I also tested a separate Yuneec product, the ' wizard', a TV remote like controller that you can use to fly the drone 'blind' and to allow it to follow you around at up to 22 mph. This means for example that you could launch the Typhoon, snowboard down a mountain with it following the wizard on your sleeve from an angle you set up, and then land it. I attempted to pair the typhoon with the wizard at home prior to my recent trip to the ocean but couldn't get it to work. I also had to call tech support from my car to rebind the main controller to the Typhoon. The call wait time was 20 minutes on a midweek lunchtime and Sergio, the tech who helped trouble shoot my problem, walked me through how to solve the problem successfully. To be fair I should have read the instructions properly.
So in conclusion, a highly successful semi automated flying experience that enables incredibly stable, high quality video and still aerial photography. Most of the 'hobbyist' learning curve has been taken out, making the basic flying experience pretty straightforward. Despite the slick product design and packaging (including graphics manuals i didn't spend enough time reading), there are still inevitably some complexities and skills that need learning and the usual wires and wall warts to recharge batteries and devices.
I wasn't able to view the raw footage on my warhorse early model macbook air as it couldn't display all the data without hiccups and pauses, but a new MacBook pro was able to play the footage back smoothly from the memory card.
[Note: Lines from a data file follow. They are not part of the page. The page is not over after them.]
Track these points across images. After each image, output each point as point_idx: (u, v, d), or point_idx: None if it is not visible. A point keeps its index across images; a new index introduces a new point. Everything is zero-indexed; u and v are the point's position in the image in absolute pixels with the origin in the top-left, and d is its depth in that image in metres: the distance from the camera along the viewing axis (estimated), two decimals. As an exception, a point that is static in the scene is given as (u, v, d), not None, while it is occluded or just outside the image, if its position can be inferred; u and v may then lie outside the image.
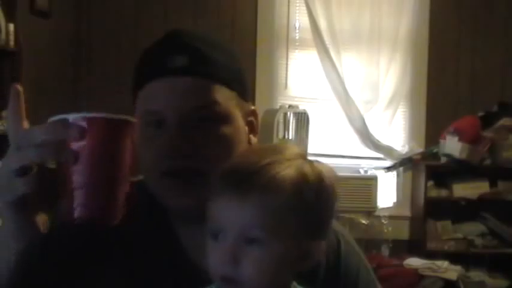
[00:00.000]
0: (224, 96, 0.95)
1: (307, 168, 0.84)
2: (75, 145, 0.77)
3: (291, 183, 0.81)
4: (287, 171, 0.82)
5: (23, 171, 0.77)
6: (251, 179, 0.80)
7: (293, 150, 0.87)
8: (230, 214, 0.80)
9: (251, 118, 1.04)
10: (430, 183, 4.33)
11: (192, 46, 0.95)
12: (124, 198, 0.81)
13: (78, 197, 0.77)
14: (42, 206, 0.83)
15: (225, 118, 0.95)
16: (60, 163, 0.78)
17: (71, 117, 0.77)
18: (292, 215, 0.81)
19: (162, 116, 0.93)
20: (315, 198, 0.83)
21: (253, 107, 1.05)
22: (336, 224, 1.05)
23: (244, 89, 1.02)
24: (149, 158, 0.94)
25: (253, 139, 1.05)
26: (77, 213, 0.78)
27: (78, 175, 0.77)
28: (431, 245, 4.29)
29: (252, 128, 1.04)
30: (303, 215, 0.82)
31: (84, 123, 0.76)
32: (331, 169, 0.88)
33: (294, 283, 0.88)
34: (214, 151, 0.92)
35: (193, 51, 0.95)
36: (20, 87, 0.80)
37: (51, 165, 0.79)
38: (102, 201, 0.79)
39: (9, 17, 3.29)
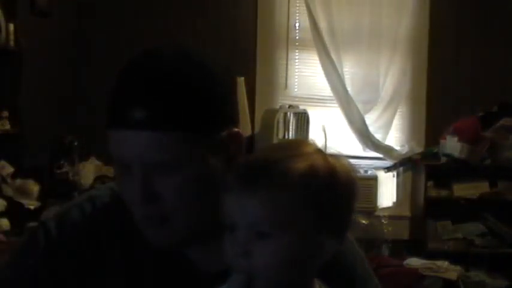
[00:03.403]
0: (186, 143, 0.92)
1: (319, 162, 0.84)
2: None
3: (299, 177, 0.81)
4: (296, 165, 0.82)
5: None
6: (260, 174, 0.82)
7: (309, 145, 0.88)
8: (240, 209, 0.82)
9: (230, 145, 0.97)
10: (430, 183, 4.32)
11: (153, 95, 0.92)
12: None
13: None
14: None
15: (186, 166, 0.93)
16: None
17: None
18: (302, 209, 0.82)
19: (127, 162, 0.94)
20: (326, 192, 0.83)
21: (235, 130, 0.97)
22: None
23: (219, 120, 0.95)
24: (125, 197, 0.97)
25: None
26: None
27: None
28: (431, 245, 4.29)
29: (234, 154, 0.97)
30: (314, 209, 0.82)
31: None
32: (350, 164, 0.87)
33: (320, 283, 0.88)
34: (175, 199, 0.93)
35: (153, 101, 0.91)
36: None
37: None
38: None
39: (9, 17, 3.29)
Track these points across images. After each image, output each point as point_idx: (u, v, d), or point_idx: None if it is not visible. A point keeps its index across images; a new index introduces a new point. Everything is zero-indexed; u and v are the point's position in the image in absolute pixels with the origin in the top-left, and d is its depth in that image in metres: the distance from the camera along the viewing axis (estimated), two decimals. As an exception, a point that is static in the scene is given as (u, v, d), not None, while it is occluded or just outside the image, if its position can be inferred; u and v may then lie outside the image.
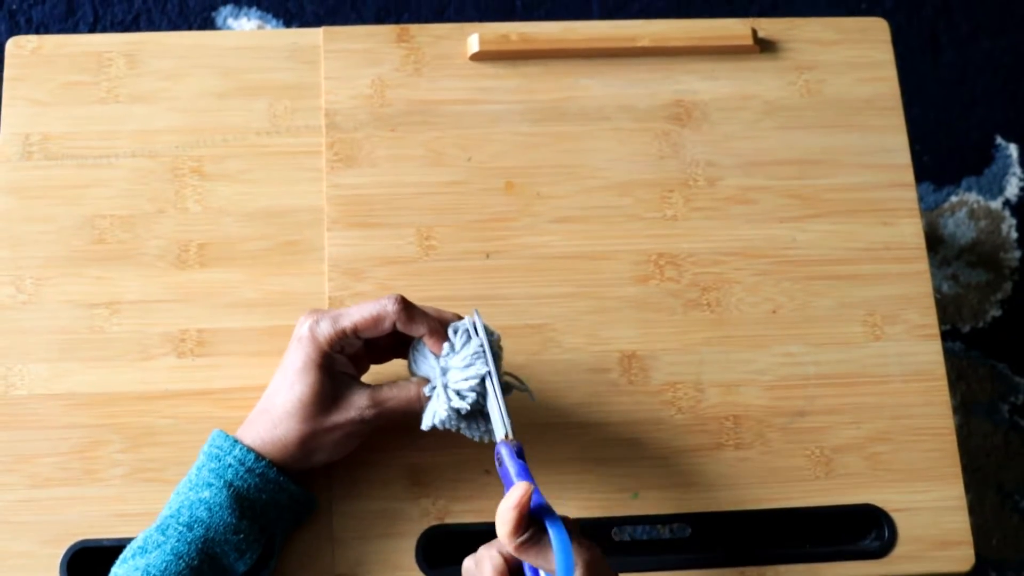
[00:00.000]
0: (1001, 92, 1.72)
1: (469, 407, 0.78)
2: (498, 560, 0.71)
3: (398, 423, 0.83)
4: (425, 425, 0.80)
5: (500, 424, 0.75)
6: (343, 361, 0.81)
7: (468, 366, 0.78)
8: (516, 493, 0.66)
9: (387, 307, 0.79)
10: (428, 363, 0.81)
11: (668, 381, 0.92)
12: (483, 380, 0.78)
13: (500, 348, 0.81)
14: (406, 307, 0.79)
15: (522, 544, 0.67)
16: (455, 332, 0.80)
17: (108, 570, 0.76)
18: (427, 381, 0.81)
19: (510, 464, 0.71)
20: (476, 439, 0.81)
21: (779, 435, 0.91)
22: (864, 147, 0.99)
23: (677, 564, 0.89)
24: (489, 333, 0.80)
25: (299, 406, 0.79)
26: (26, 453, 0.87)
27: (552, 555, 0.66)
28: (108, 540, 0.85)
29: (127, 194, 0.93)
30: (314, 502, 0.84)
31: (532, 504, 0.67)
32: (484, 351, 0.78)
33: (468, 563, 0.75)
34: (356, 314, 0.79)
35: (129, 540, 0.79)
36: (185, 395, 0.89)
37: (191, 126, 0.96)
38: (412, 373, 0.83)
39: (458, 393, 0.78)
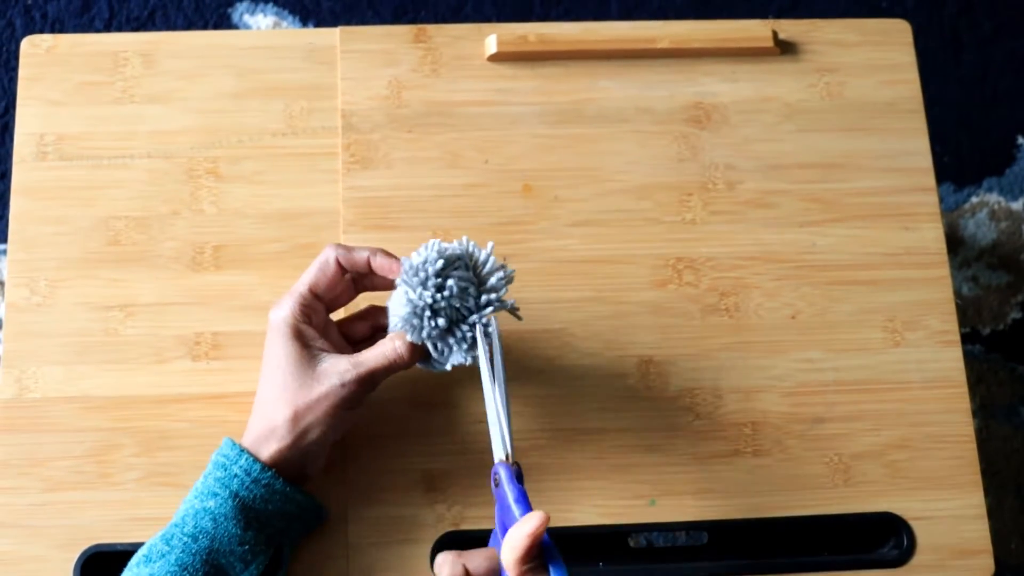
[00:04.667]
0: (1023, 92, 1.70)
1: (436, 283, 0.76)
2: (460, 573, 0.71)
3: (379, 383, 0.81)
4: (398, 324, 0.78)
5: (500, 444, 0.73)
6: (313, 334, 0.80)
7: (426, 258, 0.77)
8: (533, 523, 0.65)
9: (325, 251, 0.81)
10: (394, 297, 0.79)
11: (686, 387, 0.91)
12: (454, 263, 0.77)
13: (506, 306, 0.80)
14: (341, 244, 0.81)
15: (524, 573, 0.66)
16: (427, 245, 0.79)
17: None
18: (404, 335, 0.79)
19: (508, 489, 0.70)
20: (461, 360, 0.78)
21: (797, 442, 0.90)
22: (885, 150, 0.98)
23: (694, 571, 0.88)
24: (482, 276, 0.79)
25: (281, 387, 0.79)
26: (40, 456, 0.86)
27: None
28: (122, 544, 0.84)
29: (142, 195, 0.93)
30: (324, 511, 0.84)
31: None
32: (444, 252, 0.78)
33: (441, 559, 0.73)
34: (304, 276, 0.81)
35: (143, 545, 0.79)
36: (200, 399, 0.88)
37: (207, 127, 0.95)
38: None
39: (422, 285, 0.76)
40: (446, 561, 0.71)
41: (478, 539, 0.86)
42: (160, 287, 0.91)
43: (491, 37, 0.98)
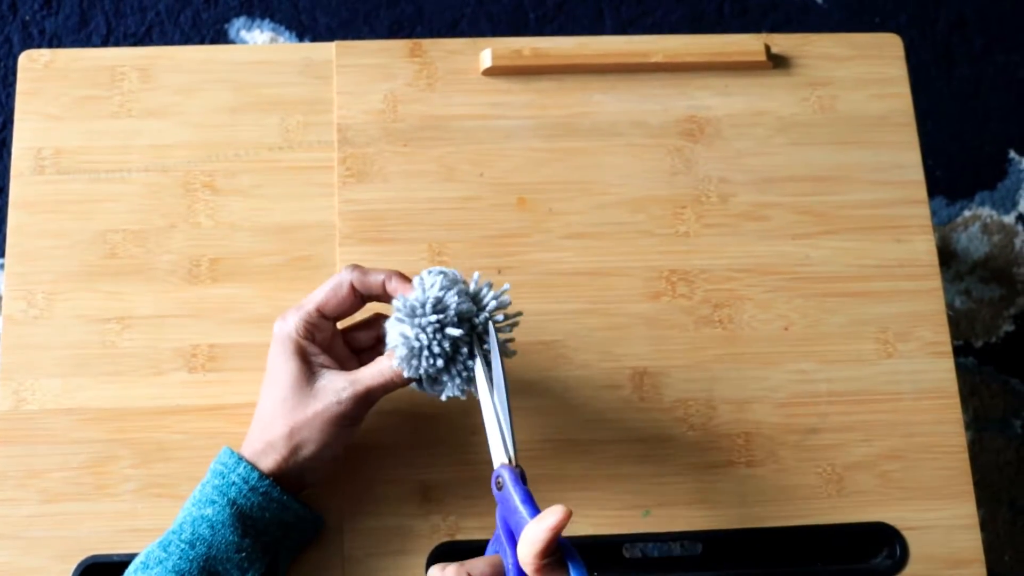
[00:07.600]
0: (1015, 107, 1.71)
1: (435, 326, 0.74)
2: None
3: (377, 400, 0.81)
4: (396, 363, 0.77)
5: (501, 447, 0.73)
6: (315, 350, 0.81)
7: (424, 300, 0.75)
8: (555, 517, 0.65)
9: (340, 273, 0.81)
10: (396, 315, 0.77)
11: (680, 398, 0.91)
12: (453, 303, 0.75)
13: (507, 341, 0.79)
14: (359, 266, 0.81)
15: (542, 568, 0.66)
16: (429, 272, 0.78)
17: (119, 586, 0.77)
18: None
19: (514, 490, 0.70)
20: (455, 393, 0.77)
21: (791, 453, 0.91)
22: (877, 164, 0.99)
23: (688, 582, 0.89)
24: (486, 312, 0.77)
25: (280, 402, 0.79)
26: (37, 468, 0.87)
27: None
28: (119, 555, 0.85)
29: (139, 209, 0.93)
30: (320, 521, 0.84)
31: None
32: (461, 286, 0.76)
33: (440, 572, 0.72)
34: (315, 294, 0.81)
35: (140, 553, 0.79)
36: (196, 410, 0.89)
37: (203, 141, 0.96)
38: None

Uploading to YouTube was simple and the resolution of these videos will go up to 2160dpi if your bandwidth will play that back, which is pretty amazing and futuristic. What you see here is essentially what I see on my memory card.
For anyone in the visual professions and for those who need a low end aerial visual monitoring device this seems like a very well thought out and easy to use package that would be extremely useful and easy to work with. They are being mass marketed through Best Buy which is encouraging for longer term spares and service longevity.
My only question would be at this price point how long the Typhoon will be cutting edge given the rapid pace of innovation in this area. The caveat to this is that this is a well integrated complete package of visual controller, camera and Quadracopter in a space where there is endless futzing with Go Pros and semi matched components. For my knowledge of this space I'd go with the Yuneec package to get up and running having seen the excellent and controllable image quality.